How to complete this task: The output is the line holding "Safe & secure transactions" and all lines after it to the end of the records below; restate them unchanged and add nothing.

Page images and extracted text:
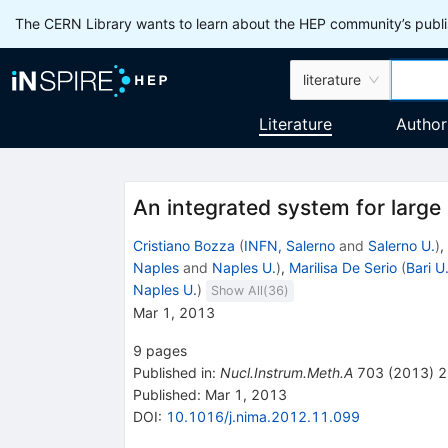
The CERN Library wants to learn about the HEP community’s publis
literature
Literature
Author
An integrated system for large
Cristiano Bozza
(
INFN, Salerno
and
Salerno U.
)
,
Naples
and
Naples U.
)
,
Marilisa De Serio
(
Bari U
Naples U.
)
Show All(
36
)
Mar 1, 2013
9
pages
Published in
:
Nucl.Instrum.Meth.A
703
(
2013
)
2
Published:
Mar 1, 2013
DOI
:
10.1016/j.nima.2012.11.099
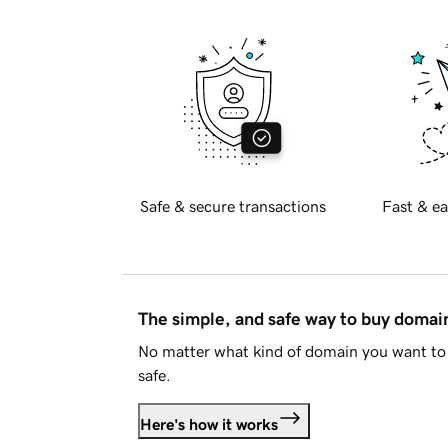
Safe & secure transactions
Fast & ea
The simple, and safe way to buy doma
No matter what kind of domain you want to 
safe.
Here's how it works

Result:
Safe & secure transactions
Fast & ea
The simple, and safe way to buy doma
No matter what kind of domain you want to 
safe.
Here's how it works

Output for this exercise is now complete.